Items from a dataset
################

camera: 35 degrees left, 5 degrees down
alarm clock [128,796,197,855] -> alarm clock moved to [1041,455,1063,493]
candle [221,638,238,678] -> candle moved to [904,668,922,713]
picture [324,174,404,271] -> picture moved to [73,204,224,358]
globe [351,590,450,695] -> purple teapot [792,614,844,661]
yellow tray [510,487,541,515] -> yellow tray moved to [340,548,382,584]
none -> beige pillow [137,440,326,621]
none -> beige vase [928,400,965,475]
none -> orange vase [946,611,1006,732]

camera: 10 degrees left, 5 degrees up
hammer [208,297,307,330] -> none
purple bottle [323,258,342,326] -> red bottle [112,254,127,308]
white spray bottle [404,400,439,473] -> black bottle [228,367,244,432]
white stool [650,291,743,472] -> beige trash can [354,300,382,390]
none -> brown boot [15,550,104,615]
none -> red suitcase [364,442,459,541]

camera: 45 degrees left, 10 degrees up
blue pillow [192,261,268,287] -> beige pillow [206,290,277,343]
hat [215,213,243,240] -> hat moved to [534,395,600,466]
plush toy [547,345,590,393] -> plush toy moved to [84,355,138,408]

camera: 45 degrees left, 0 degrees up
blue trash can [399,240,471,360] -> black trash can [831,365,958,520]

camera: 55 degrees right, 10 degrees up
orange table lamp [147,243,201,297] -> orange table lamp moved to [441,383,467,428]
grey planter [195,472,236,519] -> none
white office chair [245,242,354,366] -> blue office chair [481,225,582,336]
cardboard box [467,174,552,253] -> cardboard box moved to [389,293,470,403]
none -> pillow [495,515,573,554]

################

• Exercise goal: Copy task for the entries above: every line with the string "left".

• Exercise solution:
camera: 35 degrees left, 5 degrees down
camera: 10 degrees left, 5 degrees up
camera: 45 degrees left, 10 degrees up
camera: 45 degrees left, 0 degrees up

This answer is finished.